Drei Stunden hat uns der Unfall im Zeitplan zurückgeworfen. Auf dem weiteren Weg haben wir die dünn besiedelte Landschaft genossen, die uns von purem gelb (leider Kamera zu spät parat gehabt) langsam wieder grüner werdend über abenteuerliche, selbstverständlich ungesicherte, Bergstraßen langsam Richtung Yosemite National Forest führte. Ungesichert ist eigentlich noch eine Untertreibung, da ist noch nichtmal ein Graben der dich auffangen könnte, es geht einfach schnurstraks bergab. Hauptsache da stehen Kübel mit Kühlerwasser rum, ist ja auch viel wichtiger als Leitplanken. In höheren Lagen wurde die ein oder andere scharfe Kurve doch noch von Leitplanken geziert, Blechstücke an Holzpfosten triffts aber eher, viel aushalten werden die wohl auch nicht.

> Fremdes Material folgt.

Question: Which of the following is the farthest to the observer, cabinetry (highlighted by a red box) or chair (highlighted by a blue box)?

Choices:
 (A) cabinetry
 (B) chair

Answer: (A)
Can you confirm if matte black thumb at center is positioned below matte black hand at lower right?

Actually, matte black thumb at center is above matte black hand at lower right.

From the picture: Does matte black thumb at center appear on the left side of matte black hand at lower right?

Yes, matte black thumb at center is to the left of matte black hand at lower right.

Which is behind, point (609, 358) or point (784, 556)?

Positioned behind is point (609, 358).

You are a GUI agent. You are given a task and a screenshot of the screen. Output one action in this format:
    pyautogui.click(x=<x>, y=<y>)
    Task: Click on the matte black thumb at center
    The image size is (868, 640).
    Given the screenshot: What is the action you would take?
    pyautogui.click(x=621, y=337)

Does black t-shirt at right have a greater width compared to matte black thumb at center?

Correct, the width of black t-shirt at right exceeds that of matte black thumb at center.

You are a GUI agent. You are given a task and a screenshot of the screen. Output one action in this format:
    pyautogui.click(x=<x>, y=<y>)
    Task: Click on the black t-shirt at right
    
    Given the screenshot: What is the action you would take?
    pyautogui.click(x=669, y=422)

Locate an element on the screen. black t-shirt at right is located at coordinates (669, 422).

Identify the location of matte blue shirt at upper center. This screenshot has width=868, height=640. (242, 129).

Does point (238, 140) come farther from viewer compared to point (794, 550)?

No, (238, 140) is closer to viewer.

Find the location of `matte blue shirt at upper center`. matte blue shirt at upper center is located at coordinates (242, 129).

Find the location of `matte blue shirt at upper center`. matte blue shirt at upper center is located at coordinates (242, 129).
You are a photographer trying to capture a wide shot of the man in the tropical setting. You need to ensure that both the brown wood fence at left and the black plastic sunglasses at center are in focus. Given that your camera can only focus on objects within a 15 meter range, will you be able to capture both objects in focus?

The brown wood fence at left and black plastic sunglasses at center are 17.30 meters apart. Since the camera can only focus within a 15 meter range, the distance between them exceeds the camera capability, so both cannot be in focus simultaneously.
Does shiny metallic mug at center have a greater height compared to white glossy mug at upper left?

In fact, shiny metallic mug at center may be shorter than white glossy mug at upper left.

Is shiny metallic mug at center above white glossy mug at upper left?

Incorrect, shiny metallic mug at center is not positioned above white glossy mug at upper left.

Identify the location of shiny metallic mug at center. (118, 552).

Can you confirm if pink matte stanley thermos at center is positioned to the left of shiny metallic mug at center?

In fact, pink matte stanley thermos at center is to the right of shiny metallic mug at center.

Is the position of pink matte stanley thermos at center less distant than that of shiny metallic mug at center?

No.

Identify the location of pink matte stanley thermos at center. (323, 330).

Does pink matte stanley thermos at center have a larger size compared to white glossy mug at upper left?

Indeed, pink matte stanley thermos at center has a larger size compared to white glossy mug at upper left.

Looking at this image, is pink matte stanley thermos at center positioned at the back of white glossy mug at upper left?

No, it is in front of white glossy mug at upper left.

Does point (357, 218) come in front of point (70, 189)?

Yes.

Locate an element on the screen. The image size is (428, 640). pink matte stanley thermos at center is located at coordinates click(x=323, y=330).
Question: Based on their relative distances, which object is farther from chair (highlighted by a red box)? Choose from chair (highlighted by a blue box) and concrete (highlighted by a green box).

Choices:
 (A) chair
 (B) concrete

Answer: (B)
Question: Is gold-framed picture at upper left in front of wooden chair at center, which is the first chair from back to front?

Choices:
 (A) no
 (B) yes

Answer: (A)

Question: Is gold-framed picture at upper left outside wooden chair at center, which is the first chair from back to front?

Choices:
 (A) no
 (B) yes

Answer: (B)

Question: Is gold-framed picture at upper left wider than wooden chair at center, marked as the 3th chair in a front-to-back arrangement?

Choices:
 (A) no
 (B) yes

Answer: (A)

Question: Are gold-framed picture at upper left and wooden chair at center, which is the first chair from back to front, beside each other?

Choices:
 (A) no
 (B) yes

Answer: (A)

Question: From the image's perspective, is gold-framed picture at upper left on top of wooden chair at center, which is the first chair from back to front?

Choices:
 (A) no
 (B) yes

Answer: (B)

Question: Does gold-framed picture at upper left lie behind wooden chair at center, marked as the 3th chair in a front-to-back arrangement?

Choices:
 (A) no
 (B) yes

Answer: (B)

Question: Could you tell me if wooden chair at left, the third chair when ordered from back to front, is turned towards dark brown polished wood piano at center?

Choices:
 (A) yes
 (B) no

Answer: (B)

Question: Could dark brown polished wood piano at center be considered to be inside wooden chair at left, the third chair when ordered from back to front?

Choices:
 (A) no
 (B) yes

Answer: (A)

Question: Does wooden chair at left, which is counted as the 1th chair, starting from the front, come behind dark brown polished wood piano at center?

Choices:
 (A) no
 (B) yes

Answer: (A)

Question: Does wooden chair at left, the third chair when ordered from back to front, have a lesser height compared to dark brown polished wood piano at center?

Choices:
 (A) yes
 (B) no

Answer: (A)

Schließlich sind wir dann doch nach meilenweiter Fahrt durch den Yosemite National Forest im Yosemite National Park angekommen. Worin da genau der Unterschied besteht, weiß ich nicht, der einzig feststellbare ist, dass der Park Eintritt kostet, der Wald nicht. Schilder, die darauf hinweisen dass die Feuergefahr hier HOCH ist brauchts auch nur in Amerika. Gibt’s das auch in mittel oder niedrig? An der Einfahrt zum Park war um 18 Uhr tatsächlich noch jemand da, der Besuch fiel aber sehr kurz aus, da wir schnell feststellten, dass sämtliche Campingplätze des Parks komplett voll waren. Campingplätze pflasterten aber schon die letzten 20 Meilen des Weges, von daher kein Stress. Bereits beim ersten haben wir ein Plätzchen gefunden, mit $48 deutlich teurer als unsere bisherigen Campingaufenthalte, aber das war ja zu erwarten. Mehr zu bieten hat der Platz aber auch. Klapperschlangen und Bären zum Beispiel, weshalb man auch erstmal einen ganzen Block Hinweise ausgehändigt bekommt, die an sich aber naheliegend sind. Bei Gelegenheit kann ich da ja nochmal durchblättern und die tollsten Hinweise raussuchen. Viel wichtiger ist, dass der Boden hier sandig ist und somit sicherlich deutlich weicher als auf dem letzten Platz, das WLAN am Clubgebäude haben wir auch von Sofas aus genossen, wo es auch Steckdosen gab. Bislang sind auch alle Steckdosen die ich hier benutzt habe eine Krankheit, Stecker kann man so gar nicht nennen, da man sie in die Dose nur einhängen kann, baumeln dann munter rum, man sollte also, besonders einen Fön, nicht zu arg bewegen. Beim Abendessen war ich wiedermal kreativ, nach einem eh schon sehr leckeren Frischkäse-RoastBeef-Käse-Oliven-RoastBeef-Frischkäse Sandwich dachte ich an die angefangenen saure-Sahne-Zwiebel Chips im Auto und den Hinweis, wegen der Bären stark riechende Lebensmittel weder im Zelt noch im Auto zu lassen. Grund genug, die Chips ins Abendessen zu integrieren. Saure Sahne und Frischkäse liegen ja auch nahe beieinander, hat eigentlich nur Kräuterbutter oder Marmelade gefehlt. Naja, vielleicht beim Frühstück. Müll muss man wegen der Bären auch in extra bärengesicherten Abfallbehälter entsorgen, denkt man erst an geruchsabgeschirmte Hightech-Mülleimer darf man dann ernüchtert feststellen, dass es nur hohe Müllcontainer sind, an die Bären aufgrund ihrer Unfähigkeit, Leitern zu erklimmen, nicht herankommen. Na hoffentlich. An den Sanitärhäusern habe ich auch schon einen Bären-Rammschutz ausgemacht.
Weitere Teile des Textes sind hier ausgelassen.